A Second Chance

There has been a lot of talk in the news lately, at least in the U.S. of second chances. Specifically the conversation has centered around when and IF people deserve a second chance.

I suppose the politically correct and sensitive answer is: yes, people always deserve a second chance.

That’s an easy answer in theory but in practice it’s not so simple.

No one will ever accuse me of being overly politically correct but in this instance, maybe only in this instance, I believe the politically correct answer is actually the right answer. People really do deserve a second chance. Maybe a more specially correct answer would be other people deserve a second chance.

We seldom need to be reminded that we deserve a second chance, I mean, we’re only human, we make mistakes. We deserve a chance to “do better next time.”

So does every other person.

But again, giving second chances is often easier said than done. When the other person’s “mistake” has directly impacted us it is harder to give them a do over. It’s harder but not impossible. Some mistakes however are so big it’s hard to even call it a mistake, it might just be a lie, or even a crime. Still, it’s not impossible, only harder.

Just remember “second” means 2, it means another. It doesn’t mean 3 or 4 or 5. It doesn’t mean another and another. If someone continually does you wrong then YOU deserve to walk away from them.

Here’s a question to ask yourself when determining if someone else deserves a second chance: if you had done the identical thing, would YOU want and deserve a second chance? Answer HONESTLY….

There’s your answer. If you deserve a second chance then why doesn’t the next person?

If you answered no to that question you need to ask it again. Ask it again while keeping in mind that you are special, you are valuable, you matter. You deserve to be allowed to try again. Never forget that amazing FACT!

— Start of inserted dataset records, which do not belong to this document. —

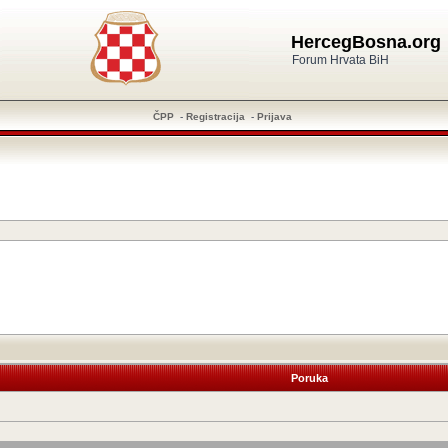
HercegBosna.org
Forum Hrvata BiH
ČPP
-
Registracija
-
Prijava
Poruka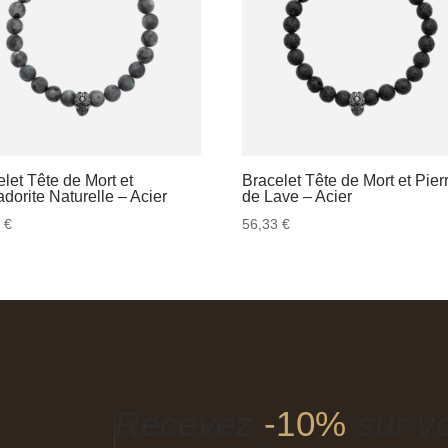
let Tête de Mort et
Bracelet Tête de Mort et Pier
dorite Naturelle – Acier
de Lave – Acier
3
€
56,33
€
Recevez
-10%
sur vo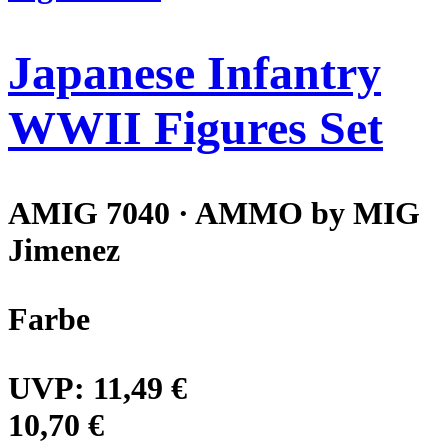
Japanese Infantry
WWII Figures Set
AMIG 7040 · AMMO by MIG
Jimenez
Farbe
UVP:
11,49 €
10,70 €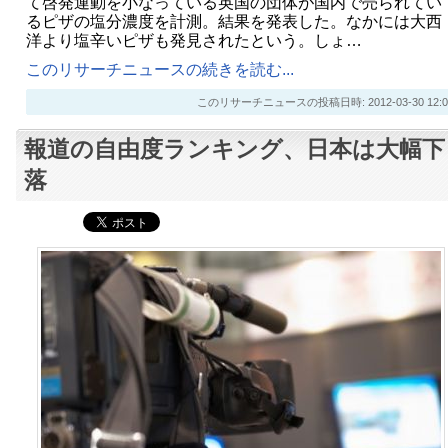
て啓発運動を小なっている英国の団体が国内で売られてい
るピザの塩分濃度を計測。結果を発表した。なかには大西
洋より塩辛いピザも発見されたという。しょ…
このリサーチニュースの続きを読む...
このリサーチニュースの投稿日時: 2012-03-30 12:0
報道の自由度ランキング、日本は大幅下
落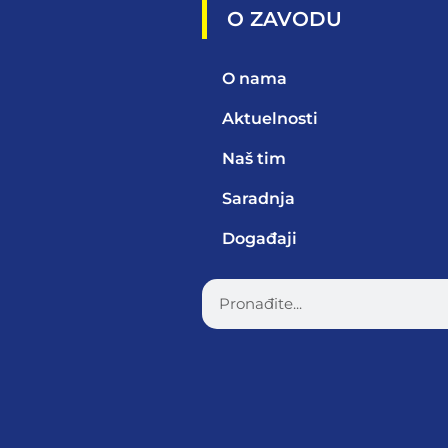
O ZAVODU
O nama
Aktuelnosti
Naš tim
Saradnja
Događaji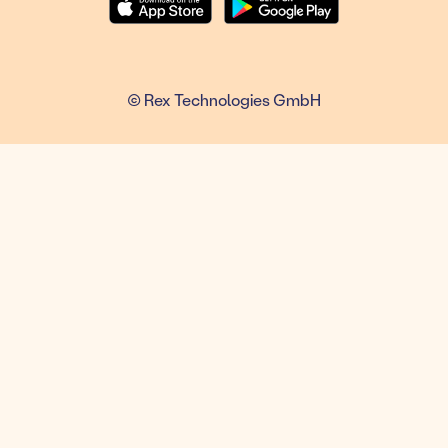
© Rex Technologies GmbH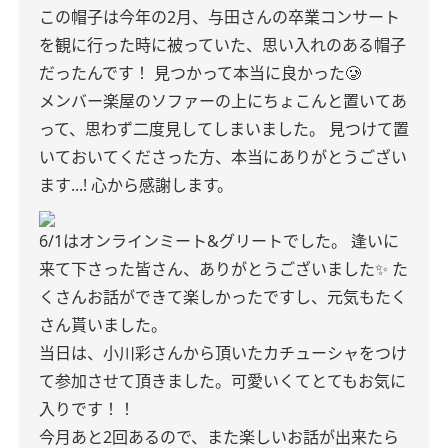
この帽子は今年の2月、与田さんの卒業コンサート
を観に行った時に被っていた、思い入れのある帽子
だったんです！
見つかって本当に良かった🥲
メンバー楽屋のソファーの上にちょこんと置いてあ
って、思わず二度見してしまいました。
見つけて置
いておいてくださった方、本当にありがとうござい
ます...!
心から感謝します。
6/1はオンラインミート&グリートでした。
逢いに
来て下さった皆さん、ありがとうございました✨
た
くさんお話ができて楽しかったですし、元気もたく
さん貰いました。
当日は、小川彩さんから頂いたカチューシャをつけ
て参加させて頂きました。可愛いくてとてもお気に
入りです！！
今月あと2回あるので、また楽しいお話が出来たら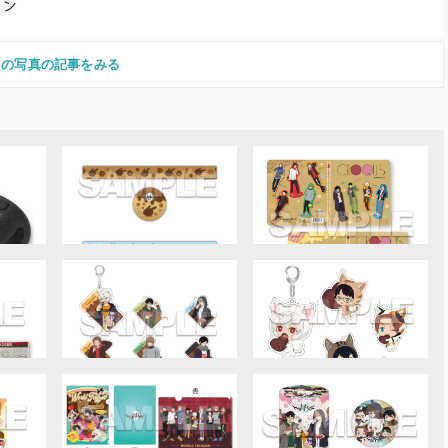
この写真の記事をみる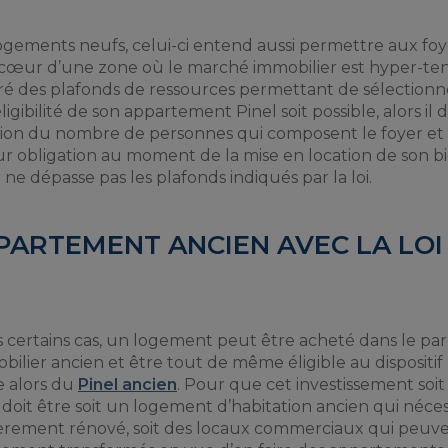
de logements neufs, celui-ci entend aussi permettre aux fo
cœur d’une zone où le marché immobilier est hyper-te
gré des plafonds de ressources permettant de sélectionn
igibilité de son appartement Pinel soit possible, alors il d
tion du nombre de personnes qui composent le foyer et 
 pour obligation au moment de la mise en location de son b
 ne dépasse pas les plafonds indiqués par la loi.
PARTEMENT ANCIEN AVEC LA LOI
 certains cas, un logement peut être acheté dans le par
bilier ancien et être tout de même éligible au dispositif 
e alors du
Pinel ancien
. Pour que cet investissement soit 
 doit être soit un logement d’habitation ancien qui néces
èrement rénové, soit des locaux commerciaux qui peuve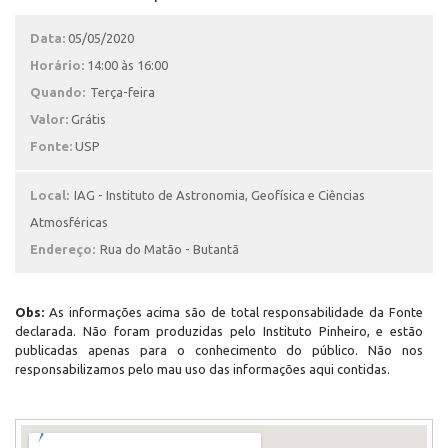
Data:
05/05/2020
Horário:
14:00 às 16:00
Quando:
Terça-feira
Valor:
Grátis
Fonte:
USP
Local:
IAG - Instituto de Astronomia, Geofísica e Ciências
Atmosféricas
Endereço:
Rua do Matão - Butantã
Obs:
As informações acima são de total responsabilidade da Fonte
declarada. Não foram produzidas pelo Instituto Pinheiro, e estão
publicadas apenas para o conhecimento do público. Não nos
responsabilizamos pelo mau uso das informações aqui contidas.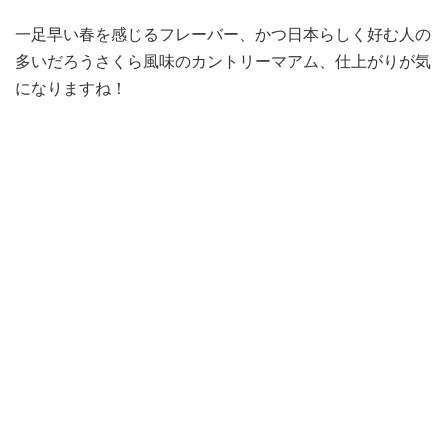
一足早い春を感じるフレーバー、かつ日本らしく好む人の
多いだろうさくら風味のカントリーマアム、仕上がりが気
になりますね！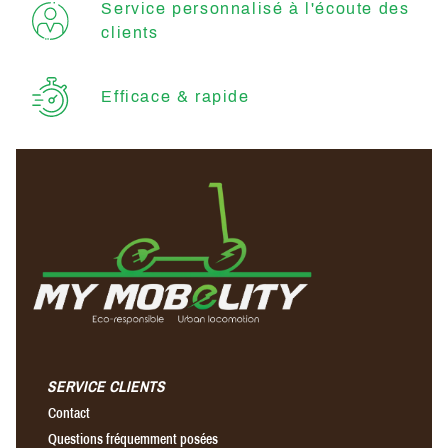
Service personnalisé à l'écoute des
clients
Efficace & rapide
SERVICE CLIENTS
Contact
Questions fréquemment posées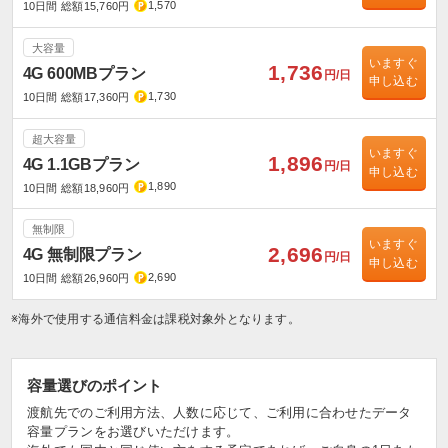
1,570
10日間 総額15,760円
大容量
いますぐ
1,736
4G 600MBプラン
円/日
申し込む
1,730
10日間 総額17,360円
超大容量
いますぐ
1,896
4G 1.1GBプラン
円/日
申し込む
1,890
10日間 総額18,960円
無制限
いますぐ
2,696
4G 無制限プラン
円/日
申し込む
2,690
10日間 総額26,960円
※海外で使用する通信料金は課税対象外となります。
容量選びのポイント
渡航先でのご利用方法、人数に応じて、ご利用に合わせたデータ
容量プランをお選びいただけます。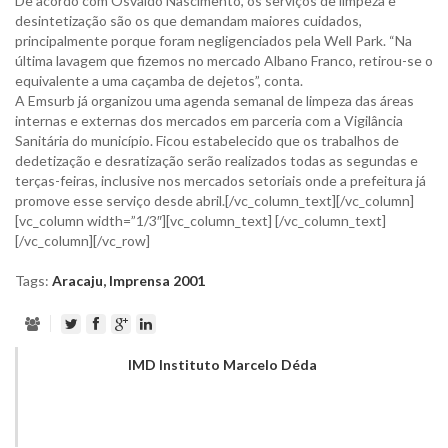
De acordo com Osvaldo Nascimento, os serviços de limpeza e
desintetização são os que demandam maiores cuidados,
principalmente porque foram negligenciados pela Well Park. “Na
última lavagem que fizemos no mercado Albano Franco, retirou-se o
equivalente a uma caçamba de dejetos”, conta.
A Emsurb já organizou uma agenda semanal de limpeza das áreas
internas e externas dos mercados em parceria com a Vigilância
Sanitária do município. Ficou estabelecido que os trabalhos de
dedetização e desratização serão realizados todas as segundas e
terças-feiras, inclusive nos mercados setoriais onde a prefeitura já
promove esse serviço desde abril.[/vc_column_text][/vc_column]
[vc_column width=”1/3″][vc_column_text] [/vc_column_text]
[/vc_column][/vc_row]
Tags:
Aracaju
,
Imprensa 2001
IMD Instituto Marcelo Déda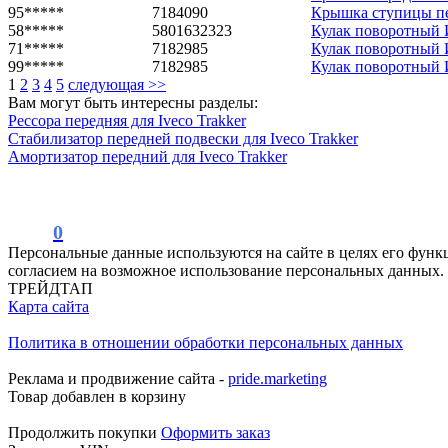
95*****
7184090
Крышка ступицы пере
58*****
5801632323
Кулак поворотный И
71*****
7182985
Кулак поворотный Ив
99*****
7182985
Кулак поворотный Ив
1
2
3
4
5
следующая >>
Вам могут быть интересны разделы:
Рессора передняя для Iveco Trakker
Стабилизатор передней подвески для Iveco Trakker
Амортизатор передний для Iveco Trakker
0
Персональные данные используются на сайте в целях его функ
согласием на возможное использование персональных данных.
ТРЕЙДТАП
Карта сайта
Политика в отношении обработки персональных данных
Реклама и продвижение сайта -
pride.marketing
Товар добавлен в корзину
Продолжить покупки
Оформить заказ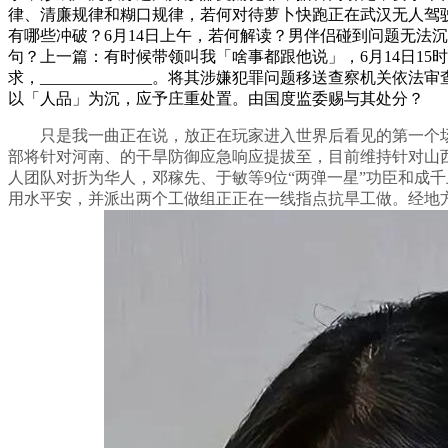
律、清廉规律和糊口规律，若何对待萝卜快跑正在武汉无人驾驶
有哪些冲破？6月14日上午，若何解读？男伴侣碰到问题无法
句？上一篇：有时候带领叫我「啥事都跟他说」，6月14日15时，
求，______________。将其涉嫌犯罪问题移送查察机
以「人品」为沉，应予庄重处置。由国度监委赐与其处分？
只是我一曲正在说，放正在玩家进入世界后看见的第一个场景
部将针对河南、的干旱防御应急响应提拔至，目前维持针对山西、
人团队对折为华人，邓稼先、于敏等9位“两弹一星”功臣和成
用水平安，并派出两个工做组正正在一线指点抗旱工做。经地方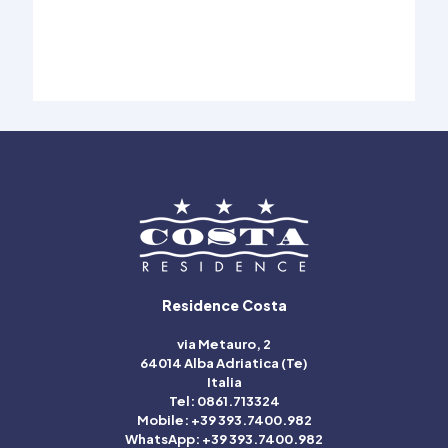
Residence Costa
via Metauro, 2
64014 Alba Adriatica (Te)
Italia
Tel: 0861.713324
Mobile: +39 393.7400.982
WhatsApp: +39 393.7400.982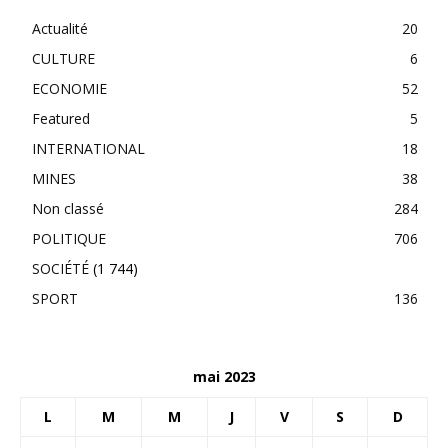
Actualité
20
CULTURE
6
ECONOMIE
52
Featured
5
INTERNATIONAL
18
MINES
38
Non classé
284
POLITIQUE
706
SOCIÉTÉ
(1 744)
SPORT
136
mai 2023
L
M
M
J
V
S
D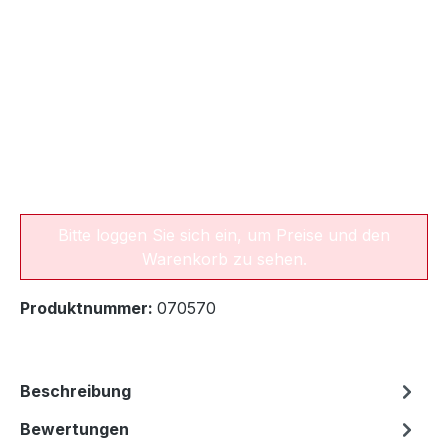
Bitte loggen Sie sich ein, um Preise und den
Warenkorb zu sehen.
Produktnummer:
070570
Beschreibung
Bewertungen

7 thoughts on “A Second Chance

  1. Dave Bookheimer says:

    The only thing I would add is: a true mistake means they’re still trying and, I beleive, easier to forgive vs. someone that did nothing and then asks for a second chance. I enjoyed this article.

  2. What if between what you think is the 1st and 2nd chance, the person has repeated the ‘mistake’ over a career – dozens of times and we just weren’t aware of them. They’re seeking the “2nd” chance only now that they have been caught.

    • What to give “another” chance is a personal decision but mistakes that someone “got away with” are still mistakes so it’s a tough call.

      For me, if someone stole from me 100 times before I caught them I don’t think I’d give them a chance to make it 101 times… but that’s just me.